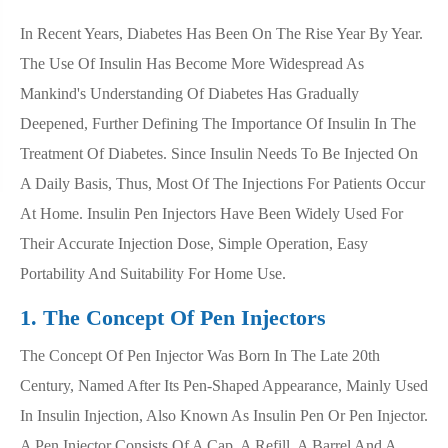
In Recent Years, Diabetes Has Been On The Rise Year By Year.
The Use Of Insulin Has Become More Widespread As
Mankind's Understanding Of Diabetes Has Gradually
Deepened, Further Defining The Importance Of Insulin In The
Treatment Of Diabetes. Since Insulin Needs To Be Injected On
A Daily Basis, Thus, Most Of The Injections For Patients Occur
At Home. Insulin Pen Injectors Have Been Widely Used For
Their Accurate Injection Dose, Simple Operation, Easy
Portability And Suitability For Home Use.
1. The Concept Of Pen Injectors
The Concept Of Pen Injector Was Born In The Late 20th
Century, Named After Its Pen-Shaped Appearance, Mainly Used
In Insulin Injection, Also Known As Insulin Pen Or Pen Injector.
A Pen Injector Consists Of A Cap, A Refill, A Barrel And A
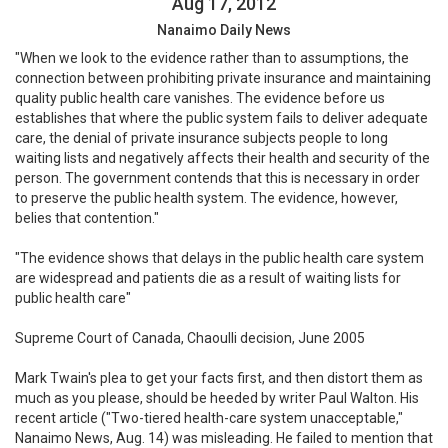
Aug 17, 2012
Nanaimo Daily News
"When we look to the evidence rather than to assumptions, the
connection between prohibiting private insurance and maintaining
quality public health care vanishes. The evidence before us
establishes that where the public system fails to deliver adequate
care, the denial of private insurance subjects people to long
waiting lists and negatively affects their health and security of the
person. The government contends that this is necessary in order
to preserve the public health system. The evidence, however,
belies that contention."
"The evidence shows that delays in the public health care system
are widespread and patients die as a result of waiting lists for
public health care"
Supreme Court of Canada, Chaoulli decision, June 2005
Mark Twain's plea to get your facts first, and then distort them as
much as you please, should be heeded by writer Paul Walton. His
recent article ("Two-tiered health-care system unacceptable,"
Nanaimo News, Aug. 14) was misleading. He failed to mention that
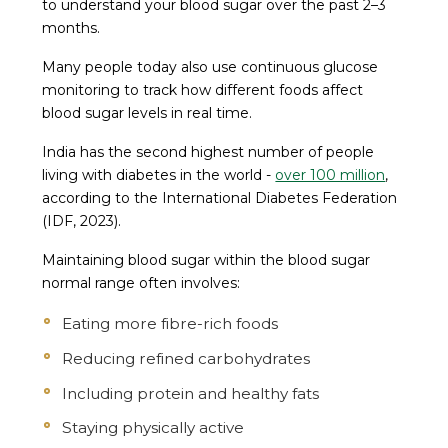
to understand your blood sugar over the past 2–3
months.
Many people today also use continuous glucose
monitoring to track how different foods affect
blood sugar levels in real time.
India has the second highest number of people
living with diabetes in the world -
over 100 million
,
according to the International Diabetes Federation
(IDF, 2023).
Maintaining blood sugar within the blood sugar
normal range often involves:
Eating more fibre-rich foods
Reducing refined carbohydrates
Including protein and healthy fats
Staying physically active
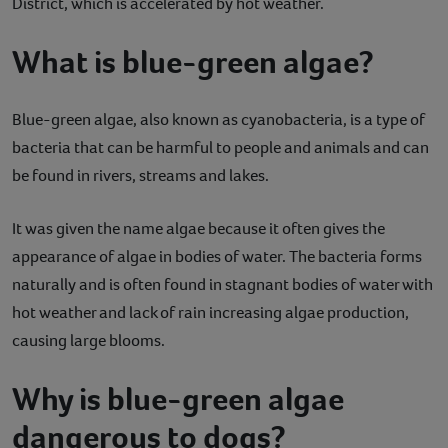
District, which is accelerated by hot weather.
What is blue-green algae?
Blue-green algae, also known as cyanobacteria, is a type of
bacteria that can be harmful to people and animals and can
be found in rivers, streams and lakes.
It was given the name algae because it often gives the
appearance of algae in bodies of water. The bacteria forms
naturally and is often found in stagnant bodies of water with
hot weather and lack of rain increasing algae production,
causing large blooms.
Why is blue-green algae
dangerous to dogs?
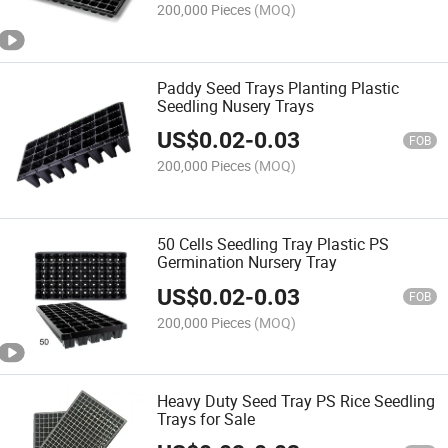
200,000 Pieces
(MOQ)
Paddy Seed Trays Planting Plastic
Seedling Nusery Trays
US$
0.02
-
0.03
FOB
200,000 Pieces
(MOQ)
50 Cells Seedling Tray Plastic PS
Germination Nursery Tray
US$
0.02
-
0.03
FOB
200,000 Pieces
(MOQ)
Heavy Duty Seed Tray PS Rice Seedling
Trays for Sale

● ● ●

◆ Problem
The entire listing is to be printed exactly, with each picture omitted.

◆ Response
In Recent Years, Diabetes Has Been On The Rise Year By Year.
The Use Of Insulin Has Become More Widespread As
Mankind's Understanding Of Diabetes Has Gradually
Deepened, Further Defining The Importance Of Insulin In The
Treatment Of Diabetes. Since Insulin Needs To Be Injected On
A Daily Basis, Thus, Most Of The Injections For Patients Occur
At Home. Insulin Pen Injectors Have Been Widely Used For
Their Accurate Injection Dose, Simple Operation, Easy
Portability And Suitability For Home Use.
1. The Concept Of Pen Injectors
The Concept Of Pen Injector Was Born In The Late 20th
Century, Named After Its Pen-Shaped Appearance, Mainly Used
In Insulin Injection, Also Known As Insulin Pen Or Pen Injector.
A Pen Injector Consists Of A Cap, A Refill, A Barrel And A
Aug 17, 2012
Nanaimo Daily News
"When we look to the evidence rather than to assumptions, the
connection between prohibiting private insurance and maintaining
quality public health care vanishes. The evidence before us
establishes that where the public system fails to deliver adequate
care, the denial of private insurance subjects people to long
waiting lists and negatively affects their health and security of the
person. The government contends that this is necessary in order
to preserve the public health system. The evidence, however,
belies that contention."
"The evidence shows that delays in the public health care system
are widespread and patients die as a result of waiting lists for
public health care"
Supreme Court of Canada, Chaoulli decision, June 2005
Mark Twain's plea to get your facts first, and then distort them as
much as you please, should be heeded by writer Paul Walton. His
recent article ("Two-tiered health-care system unacceptable,"
Nanaimo News, Aug. 14) was misleading. He failed to mention that
to understand your blood sugar over the past 2–3
months.
Many people today also use continuous glucose
monitoring to track how different foods affect
blood sugar levels in real time.
India has the second highest number of people
living with diabetes in the world -
over 100 million
,
according to the International Diabetes Federation
(IDF, 2023).
Maintaining blood sugar within the blood sugar
normal range often involves:
Eating more fibre-rich foods
Reducing refined carbohydrates
Including protein and healthy fats
Staying physically active
District, which is accelerated by hot weather.
What is blue-green algae?
Blue-green algae, also known as cyanobacteria, is a type of
bacteria that can be harmful to people and animals and can
be found in rivers, streams and lakes.
It was given the name algae because it often gives the
appearance of algae in bodies of water. The bacteria forms
naturally and is often found in stagnant bodies of water with
hot weather and lack of rain increasing algae production,
causing large blooms.
Why is blue-green algae
dangerous to dogs?
200,000 Pieces
(MOQ)
Paddy Seed Trays Planting Plastic
Seedling Nusery Trays
US$
0.02
-
0.03
FOB
200,000 Pieces
(MOQ)
50 Cells Seedling Tray Plastic PS
Germination Nursery Tray
US$
0.02
-
0.03
FOB
200,000 Pieces
(MOQ)
Heavy Duty Seed Tray PS Rice Seedling
Trays for Sale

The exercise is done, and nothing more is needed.